Where to look when something’s wrong#

  • “Wrong number on a single element.” → start in src/femorph_solver/elements/<topology>.py. Each element page in Element kernels has the formulas it implements; the kernel file is the literal implementation.

  • “Wrong number on the global K / M.” → assembly is in src/femorph_solver/model.py (_assemble) and the C++ extension’s assemble_* entry points. Always reproduce with a 1- or 2-element mesh first; the assembly bug only manifests at element boundaries.

  • “Right K / M, wrong displacement / spectrum.” → look at the linear / eigen backend that linear_solver="auto" picked. Report() reports which backends are available; force a specific one (linear_solver="superlu") to bisect against the fastest path.

  • “Right answer in memory, wrong answer when read back from .pv.” → result IO is in src/femorph_solver/result/ and the write_* functions in each subclass. Result.metadata shows what the writer actually stamped on the file.

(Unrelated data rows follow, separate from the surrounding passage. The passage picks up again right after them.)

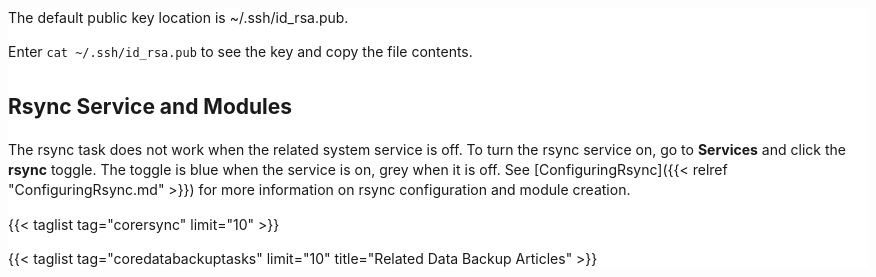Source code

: The default public key location is <file>\~/.ssh/id_rsa.pub</file>.

Enter `cat ~/.ssh/id_rsa.pub` to see the key and copy the file contents.

## Rsync Service and Modules

The rsync task does not work when the related system service is off.
To turn the rsync service on, go to **Services** and click the **rsync** toggle. The toggle is blue when the service is on, grey when it is off.
See [ConfiguringRsync]({{< relref "ConfiguringRsync.md" >}}) for more information on rsync configuration and module creation.

{{< taglist tag="corersync" limit="10" >}}

{{< taglist tag="coredatabackuptasks" limit="10" title="Related Data Backup Articles" >}}
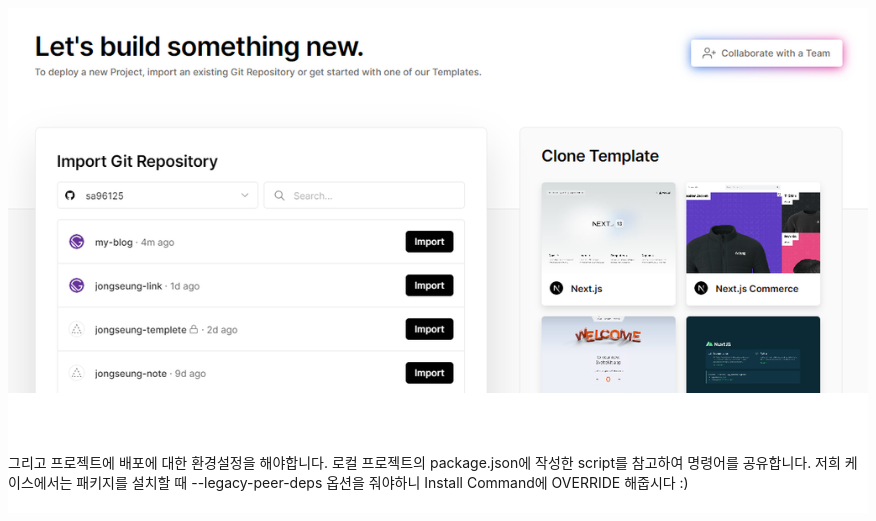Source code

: ![](./image/create_blog_with_gatsby_vercel_aws/deploy/101224.png)

</br>
</br>
그리고 프로젝트에 배포에 대한 환경설정을 해야합니다. 로컬 프로젝트의 package.json에 작성한 script를 참고하여 명령어를 공유합니다. 저희 케이스에서는 패키지를 설치할 때 --legacy-peer-deps 옵션을 줘야하니 Install Command에 OVERRIDE 해줍시다 :)
</br></br>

  • “Reader produces the wrong mesh from a vendor deck.” → look in src/femorph_solver/interop/<vendor>/. The reader is the thinnest sane wrapper around the vendor-grammar parser; the bug is usually in the parser’s output, not in our translation.

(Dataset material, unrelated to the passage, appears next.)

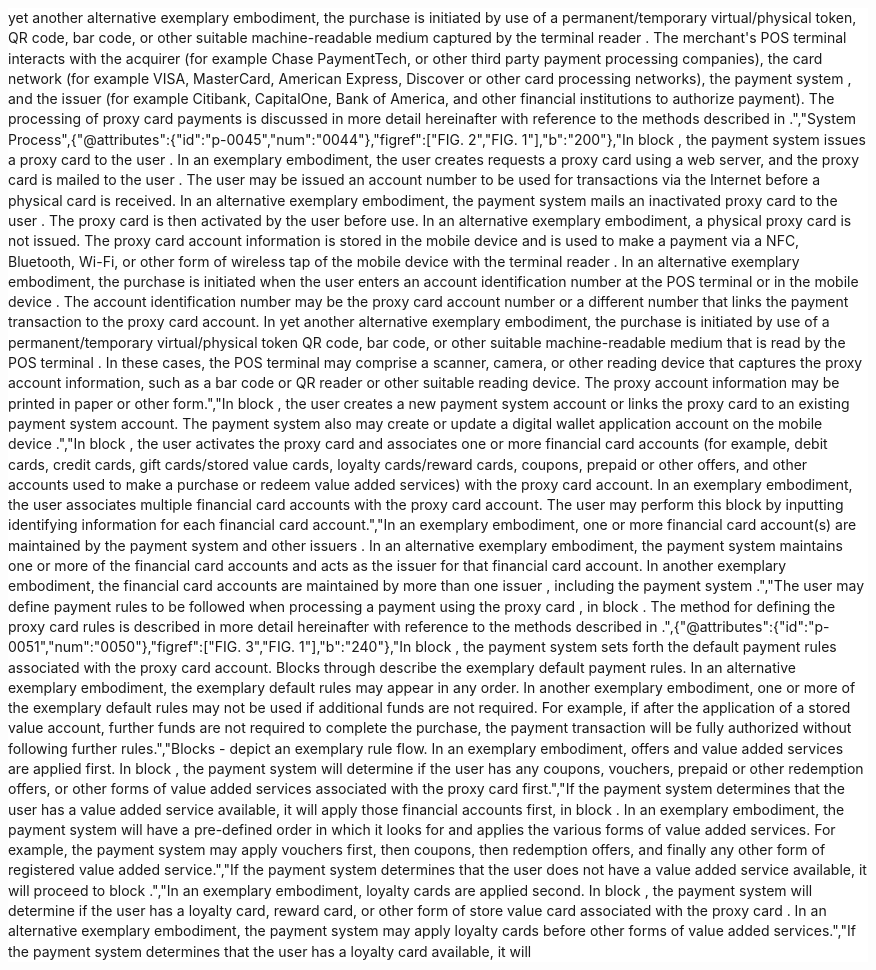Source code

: yet another alternative exemplary embodiment, the purchase is initiated by use of a permanent\/temporary virtual\/physical token, QR code, bar code, or other suitable machine-readable medium captured by the terminal reader . The merchant's POS terminal  interacts with the acquirer  (for example Chase PaymentTech, or other third party payment processing companies), the card network  (for example VISA, MasterCard, American Express, Discover or other card processing networks), the payment system , and the issuer  (for example Citibank, CapitalOne, Bank of America, and other financial institutions to authorize payment). The processing of proxy card  payments is discussed in more detail hereinafter with reference to the methods described in .","System Process",{"@attributes":{"id":"p-0045","num":"0044"},"figref":["FIG. 2","FIG. 1"],"b":"200"},"In block , the payment system  issues a proxy card  to the user . In an exemplary embodiment, the user  creates requests a proxy card  using a web server, and the proxy card  is mailed to the user . The user  may be issued an account number to be used for transactions via the Internet before a physical card is received. In an alternative exemplary embodiment, the payment system  mails an inactivated proxy card  to the user . The proxy card  is then activated by the user  before use. In an alternative exemplary embodiment, a physical proxy card  is not issued. The proxy card  account information is stored in the mobile device  and is used to make a payment via a NFC, Bluetooth, Wi-Fi, or other form of wireless tap of the mobile device  with the terminal reader . In an alternative exemplary embodiment, the purchase is initiated when the user  enters an account identification number at the POS terminal  or in the mobile device . The account identification number may be the proxy card  account number or a different number that links the payment transaction to the proxy card  account. In yet another alternative exemplary embodiment, the purchase is initiated by use of a permanent\/temporary virtual\/physical token QR code, bar code, or other suitable machine-readable medium that is read by the POS terminal . In these cases, the POS terminal  may comprise a scanner, camera, or other reading device that captures the proxy account information, such as a bar code or QR reader or other suitable reading device. The proxy account information may be printed in paper or other form.","In block , the user  creates a new payment system  account or links the proxy card  to an existing payment system  account. The payment system  also may create or update a digital wallet application  account on the mobile device .","In block , the user  activates the proxy card  and associates one or more financial card accounts (for example, debit cards, credit cards, gift cards\/stored value cards, loyalty cards\/reward cards, coupons, prepaid or other offers, and other accounts used to make a purchase or redeem value added services) with the proxy card  account. In an exemplary embodiment, the user associates multiple financial card accounts with the proxy card  account. The user  may perform this block by inputting identifying information for each financial card account.","In an exemplary embodiment, one or more financial card account(s) are maintained by the payment system  and other issuers . In an alternative exemplary embodiment, the payment system  maintains one or more of the financial card accounts and acts as the issuer for that financial card account. In another exemplary embodiment, the financial card accounts are maintained by more than one issuer , including the payment system .","The user  may define payment rules to be followed when processing a payment using the proxy card , in block . The method for defining the proxy card  rules is described in more detail hereinafter with reference to the methods described in .",{"@attributes":{"id":"p-0051","num":"0050"},"figref":["FIG. 3","FIG. 1"],"b":"240"},"In block , the payment system  sets forth the default payment rules associated with the proxy card  account. Blocks  through  describe the exemplary default payment rules. In an alternative exemplary embodiment, the exemplary default rules may appear in any order. In another exemplary embodiment, one or more of the exemplary default rules may not be used if additional funds are not required. For example, if after the application of a stored value account, further funds are not required to complete the purchase, the payment transaction will be fully authorized without following further rules.","Blocks - depict an exemplary rule flow. In an exemplary embodiment, offers and value added services are applied first. In block , the payment system  will determine if the user  has any coupons, vouchers, prepaid or other redemption offers, or other forms of value added services associated with the proxy card  first.","If the payment system  determines that the user  has a value added service available, it will apply those financial accounts first, in block . In an exemplary embodiment, the payment system  will have a pre-defined order in which it looks for and applies the various forms of value added services. For example, the payment system  may apply vouchers first, then coupons, then redemption offers, and finally any other form of registered value added service.","If the payment system  determines that the user  does not have a value added service available, it will proceed to block .","In an exemplary embodiment, loyalty cards are applied second. In block , the payment system  will determine if the user  has a loyalty card, reward card, or other form of store value card associated with the proxy card . In an alternative exemplary embodiment, the payment system  may apply loyalty cards before other forms of value added services.","If the payment system  determines that the user  has a loyalty card available, it will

Each of these layers is independently regression-tested under tests/ so a fix isolated to one layer should not require changes in another.

Testing strategy#

Three test pillars, each with its own success criterion:

  • Analytical / closed-form regression (tests/analytical/, tests/validation/). Every assertion traces to a published formula. This is the first-principles pillar — it doesn’t triangulate against another solver, it asks “do we match what the textbook says”.

  • Verification manuals (tests/cross_solver/, tests/interop/mapdl/). Re-author published verification- manual problems (NAFEMS LE / AVM, MAPDL VM, NASTRAN VG) natively and assert published targets. Tracks per-VM coverage in Vendor verification-manual coverage matrix.

  • Cross-solver round-trip (tests/interop/). Import the same problem from a NASTRAN .bdf, an Abaqus .inp, and a MAPDL .cdb; assert the spectrum / displacement field agrees with the closed-form to the same tolerance as a hand-built mesh. Cross-solver parity is a consequence of correctness, not the proof of it.

Coverage is monitored on every PR via the diff-cover step in tests.yml; the headline coverage number is ≥ 90 % across the package and 100 % on the result hierarchy.

Provenance and IP discipline#

Everything in femorph-solver is independently developed from public FEM literature. The Provenance inventory page tracks every non-trivial numerical kernel back to a published reference (Bathe, Zienkiewicz, Hughes, Cook, Rao, Timoshenko, …). Nothing is reverse-engineered or reproduced from confidential vendor material; SOURCES.md at the repo root is the authoritative sourcing policy.

This isn’t optional — see Verification and the fair-use citation pattern. PRs that introduce a new kernel without a citation block are bounced.